Stored data
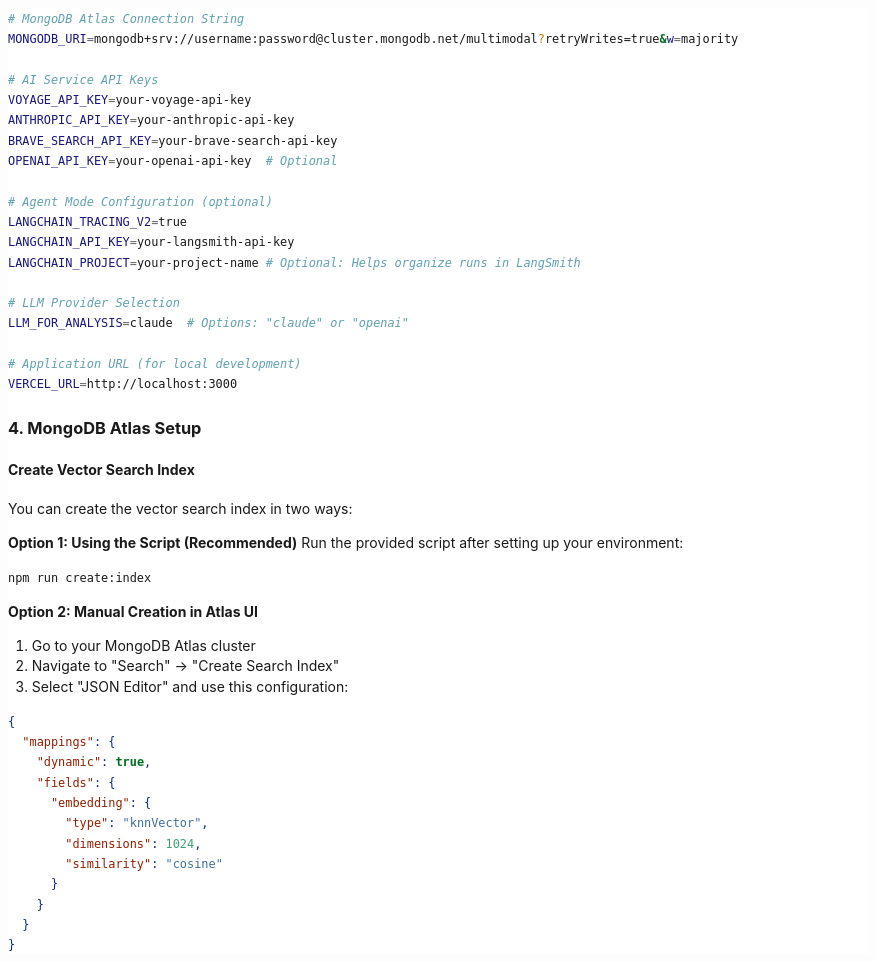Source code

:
 ```bash
# MongoDB Atlas Connection String
MONGODB_URI=mongodb+srv://username:password@cluster.mongodb.net/multimodal?retryWrites=true&w=majority

# AI Service API Keys
VOYAGE_API_KEY=your-voyage-api-key
ANTHROPIC_API_KEY=your-anthropic-api-key
BRAVE_SEARCH_API_KEY=your-brave-search-api-key
OPENAI_API_KEY=your-openai-api-key  # Optional

# Agent Mode Configuration (optional)
LANGCHAIN_TRACING_V2=true
LANGCHAIN_API_KEY=your-langsmith-api-key
LANGCHAIN_PROJECT=your-project-name # Optional: Helps organize runs in LangSmith

# LLM Provider Selection
LLM_FOR_ANALYSIS=claude  # Options: "claude" or "openai"

# Application URL (for local development)
VERCEL_URL=http://localhost:3000
```

### 4. MongoDB Atlas Setup

#### Create Vector Search Index

You can create the vector search index in two ways:

**Option 1: Using the Script (Recommended)**
Run the provided script after setting up your environment:
```bash
npm run create:index
```

**Option 2: Manual Creation in Atlas UI**
1. Go to your MongoDB Atlas cluster
2. Navigate to "Search" → "Create Search Index"
3. Select "JSON Editor" and use this configuration:

```json
{
  "mappings": {
    "dynamic": true,
    "fields": {
      "embedding": {
        "type": "knnVector",
        "dimensions": 1024,
        "similarity": "cosine"
      }
    }
  }
}
```

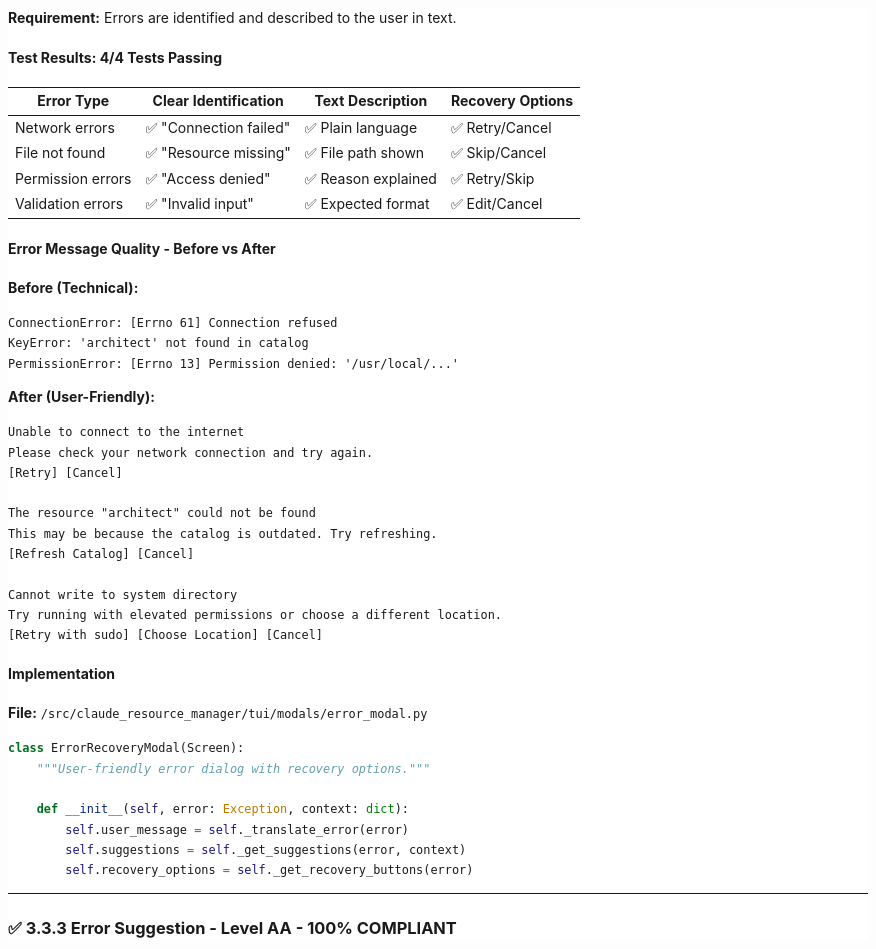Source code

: **Requirement:** Errors are identified and described to the user in text.

#### Test Results: 4/4 Tests Passing

| Error Type | Clear Identification | Text Description | Recovery Options |
|-----------|---------------------|------------------|------------------|
| Network errors | ✅ "Connection failed" | ✅ Plain language | ✅ Retry/Cancel |
| File not found | ✅ "Resource missing" | ✅ File path shown | ✅ Skip/Cancel |
| Permission errors | ✅ "Access denied" | ✅ Reason explained | ✅ Retry/Skip |
| Validation errors | ✅ "Invalid input" | ✅ Expected format | ✅ Edit/Cancel |

#### Error Message Quality - Before vs After

**Before (Technical):**
```
ConnectionError: [Errno 61] Connection refused
KeyError: 'architect' not found in catalog
PermissionError: [Errno 13] Permission denied: '/usr/local/...'
```

**After (User-Friendly):**
```
Unable to connect to the internet
Please check your network connection and try again.
[Retry] [Cancel]

The resource "architect" could not be found
This may be because the catalog is outdated. Try refreshing.
[Refresh Catalog] [Cancel]

Cannot write to system directory
Try running with elevated permissions or choose a different location.
[Retry with sudo] [Choose Location] [Cancel]
```

#### Implementation

**File:** `/src/claude_resource_manager/tui/modals/error_modal.py`

```python
class ErrorRecoveryModal(Screen):
    """User-friendly error dialog with recovery options."""

    def __init__(self, error: Exception, context: dict):
        self.user_message = self._translate_error(error)
        self.suggestions = self._get_suggestions(error, context)
        self.recovery_options = self._get_recovery_buttons(error)
```

---

### ✅ 3.3.3 Error Suggestion - Level AA - 100% COMPLIANT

What you need to do
What you give back must match the lines from the start of the records through the line that contains "### 4. MongoDB Atlas Setup", exactly, with the pictures left out.

Response to this exercise
Source code

:
 ```bash
# MongoDB Atlas Connection String
MONGODB_URI=mongodb+srv://username:password@cluster.mongodb.net/multimodal?retryWrites=true&w=majority

# AI Service API Keys
VOYAGE_API_KEY=your-voyage-api-key
ANTHROPIC_API_KEY=your-anthropic-api-key
BRAVE_SEARCH_API_KEY=your-brave-search-api-key
OPENAI_API_KEY=your-openai-api-key  # Optional

# Agent Mode Configuration (optional)
LANGCHAIN_TRACING_V2=true
LANGCHAIN_API_KEY=your-langsmith-api-key
LANGCHAIN_PROJECT=your-project-name # Optional: Helps organize runs in LangSmith

# LLM Provider Selection
LLM_FOR_ANALYSIS=claude  # Options: "claude" or "openai"

# Application URL (for local development)
VERCEL_URL=http://localhost:3000
```

### 4. MongoDB Atlas Setup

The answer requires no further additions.